Do this: Substitute "vernacular name" for "common name" throughout all the entries, leaving everything else unchanged.

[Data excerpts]
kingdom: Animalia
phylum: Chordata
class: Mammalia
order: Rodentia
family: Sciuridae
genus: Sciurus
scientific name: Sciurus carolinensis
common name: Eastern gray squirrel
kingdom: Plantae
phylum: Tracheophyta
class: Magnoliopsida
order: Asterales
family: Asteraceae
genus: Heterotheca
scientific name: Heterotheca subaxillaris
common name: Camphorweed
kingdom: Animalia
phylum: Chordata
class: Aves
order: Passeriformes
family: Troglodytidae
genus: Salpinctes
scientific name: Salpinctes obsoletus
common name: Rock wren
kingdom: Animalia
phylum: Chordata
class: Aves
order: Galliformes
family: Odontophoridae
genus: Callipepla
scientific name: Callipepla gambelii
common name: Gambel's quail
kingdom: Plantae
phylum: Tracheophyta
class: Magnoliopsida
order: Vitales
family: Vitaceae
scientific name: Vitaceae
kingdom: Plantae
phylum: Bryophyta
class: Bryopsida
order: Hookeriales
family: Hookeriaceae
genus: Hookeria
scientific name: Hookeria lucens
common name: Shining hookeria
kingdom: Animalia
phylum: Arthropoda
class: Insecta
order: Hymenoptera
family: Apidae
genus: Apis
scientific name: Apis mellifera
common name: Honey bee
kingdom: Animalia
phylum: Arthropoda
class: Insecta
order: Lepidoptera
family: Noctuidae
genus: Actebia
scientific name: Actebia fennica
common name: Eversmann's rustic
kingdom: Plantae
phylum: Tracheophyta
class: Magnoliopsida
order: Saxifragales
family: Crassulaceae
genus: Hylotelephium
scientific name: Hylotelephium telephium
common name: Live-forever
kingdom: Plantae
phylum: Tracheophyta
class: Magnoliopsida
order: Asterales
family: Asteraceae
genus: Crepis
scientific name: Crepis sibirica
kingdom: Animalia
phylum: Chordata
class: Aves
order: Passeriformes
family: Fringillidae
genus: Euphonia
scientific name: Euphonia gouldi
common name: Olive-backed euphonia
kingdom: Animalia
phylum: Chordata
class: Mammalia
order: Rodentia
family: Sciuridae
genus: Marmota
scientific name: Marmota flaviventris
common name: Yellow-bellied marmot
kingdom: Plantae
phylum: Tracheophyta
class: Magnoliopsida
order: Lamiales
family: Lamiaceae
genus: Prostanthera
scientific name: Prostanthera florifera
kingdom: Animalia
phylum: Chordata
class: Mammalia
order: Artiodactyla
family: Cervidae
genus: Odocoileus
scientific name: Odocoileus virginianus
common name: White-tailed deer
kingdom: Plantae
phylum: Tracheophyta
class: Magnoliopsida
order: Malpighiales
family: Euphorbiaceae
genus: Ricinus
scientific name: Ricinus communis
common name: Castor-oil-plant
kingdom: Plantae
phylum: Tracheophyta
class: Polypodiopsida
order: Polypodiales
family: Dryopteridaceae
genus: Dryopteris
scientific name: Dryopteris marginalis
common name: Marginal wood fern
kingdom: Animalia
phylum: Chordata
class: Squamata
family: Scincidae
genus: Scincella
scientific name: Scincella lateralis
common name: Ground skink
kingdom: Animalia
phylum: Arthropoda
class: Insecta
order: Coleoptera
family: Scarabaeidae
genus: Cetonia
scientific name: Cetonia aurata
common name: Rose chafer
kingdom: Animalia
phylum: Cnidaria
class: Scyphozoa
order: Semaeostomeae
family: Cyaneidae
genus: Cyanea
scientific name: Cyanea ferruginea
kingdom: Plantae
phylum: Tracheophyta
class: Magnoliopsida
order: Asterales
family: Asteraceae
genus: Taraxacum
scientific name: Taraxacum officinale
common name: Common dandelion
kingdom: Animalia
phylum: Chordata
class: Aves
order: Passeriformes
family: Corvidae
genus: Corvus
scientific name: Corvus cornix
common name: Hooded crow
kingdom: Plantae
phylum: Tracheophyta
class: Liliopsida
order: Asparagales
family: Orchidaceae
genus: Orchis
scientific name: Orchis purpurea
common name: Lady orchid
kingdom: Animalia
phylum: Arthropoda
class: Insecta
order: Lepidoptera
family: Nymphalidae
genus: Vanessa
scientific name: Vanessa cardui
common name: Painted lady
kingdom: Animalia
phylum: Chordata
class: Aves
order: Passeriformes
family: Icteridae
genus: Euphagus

Written reply:
kingdom: Animalia
phylum: Chordata
class: Mammalia
order: Rodentia
family: Sciuridae
genus: Sciurus
scientific name: Sciurus carolinensis
vernacular name: Eastern gray squirrel
kingdom: Plantae
phylum: Tracheophyta
class: Magnoliopsida
order: Asterales
family: Asteraceae
genus: Heterotheca
scientific name: Heterotheca subaxillaris
vernacular name: Camphorweed
kingdom: Animalia
phylum: Chordata
class: Aves
order: Passeriformes
family: Troglodytidae
genus: Salpinctes
scientific name: Salpinctes obsoletus
vernacular name: Rock wren
kingdom: Animalia
phylum: Chordata
class: Aves
order: Galliformes
family: Odontophoridae
genus: Callipepla
scientific name: Callipepla gambelii
vernacular name: Gambel's quail
kingdom: Plantae
phylum: Tracheophyta
class: Magnoliopsida
order: Vitales
family: Vitaceae
scientific name: Vitaceae
kingdom: Plantae
phylum: Bryophyta
class: Bryopsida
order: Hookeriales
family: Hookeriaceae
genus: Hookeria
scientific name: Hookeria lucens
vernacular name: Shining hookeria
kingdom: Animalia
phylum: Arthropoda
class: Insecta
order: Hymenoptera
family: Apidae
genus: Apis
scientific name: Apis mellifera
vernacular name: Honey bee
kingdom: Animalia
phylum: Arthropoda
class: Insecta
order: Lepidoptera
family: Noctuidae
genus: Actebia
scientific name: Actebia fennica
vernacular name: Eversmann's rustic
kingdom: Plantae
phylum: Tracheophyta
class: Magnoliopsida
order: Saxifragales
family: Crassulaceae
genus: Hylotelephium
scientific name: Hylotelephium telephium
vernacular name: Live-forever
kingdom: Plantae
phylum: Tracheophyta
class: Magnoliopsida
order: Asterales
family: Asteraceae
genus: Crepis
scientific name: Crepis sibirica
kingdom: Animalia
phylum: Chordata
class: Aves
order: Passeriformes
family: Fringillidae
genus: Euphonia
scientific name: Euphonia gouldi
vernacular name: Olive-backed euphonia
kingdom: Animalia
phylum: Chordata
class: Mammalia
order: Rodentia
family: Sciuridae
genus: Marmota
scientific name: Marmota flaviventris
vernacular name: Yellow-bellied marmot
kingdom: Plantae
phylum: Tracheophyta
class: Magnoliopsida
order: Lamiales
family: Lamiaceae
genus: Prostanthera
scientific name: Prostanthera florifera
kingdom: Animalia
phylum: Chordata
class: Mammalia
order: Artiodactyla
family: Cervidae
genus: Odocoileus
scientific name: Odocoileus virginianus
vernacular name: White-tailed deer
kingdom: Plantae
phylum: Tracheophyta
class: Magnoliopsida
order: Malpighiales
family: Euphorbiaceae
genus: Ricinus
scientific name: Ricinus communis
vernacular name: Castor-oil-plant
kingdom: Plantae
phylum: Tracheophyta
class: Polypodiopsida
order: Polypodiales
family: Dryopteridaceae
genus: Dryopteris
scientific name: Dryopteris marginalis
vernacular name: Marginal wood fern
kingdom: Animalia
phylum: Chordata
class: Squamata
family: Scincidae
genus: Scincella
scientific name: Scincella lateralis
vernacular name: Ground skink
kingdom: Animalia
phylum: Arthropoda
class: Insecta
order: Coleoptera
family: Scarabaeidae
genus: Cetonia
scientific name: Cetonia aurata
vernacular name: Rose chafer
kingdom: Animalia
phylum: Cnidaria
class: Scyphozoa
order: Semaeostomeae
family: Cyaneidae
genus: Cyanea
scientific name: Cyanea ferruginea
kingdom: Plantae
phylum: Tracheophyta
class: Magnoliopsida
order: Asterales
family: Asteraceae
genus: Taraxacum
scientific name: Taraxacum officinale
vernacular name: Common dandelion
kingdom: Animalia
phylum: Chordata
class: Aves
order: Passeriformes
family: Corvidae
genus: Corvus
scientific name: Corvus cornix
vernacular name: Hooded crow
kingdom: Plantae
phylum: Tracheophyta
class: Liliopsida
order: Asparagales
family: Orchidaceae
genus: Orchis
scientific name: Orchis purpurea
vernacular name: Lady orchid
kingdom: Animalia
phylum: Arthropoda
class: Insecta
order: Lepidoptera
family: Nymphalidae
genus: Vanessa
scientific name: Vanessa cardui
vernacular name: Painted lady
kingdom: Animalia
phylum: Chordata
class: Aves
order: Passeriformes
family: Icteridae
genus: Euphagus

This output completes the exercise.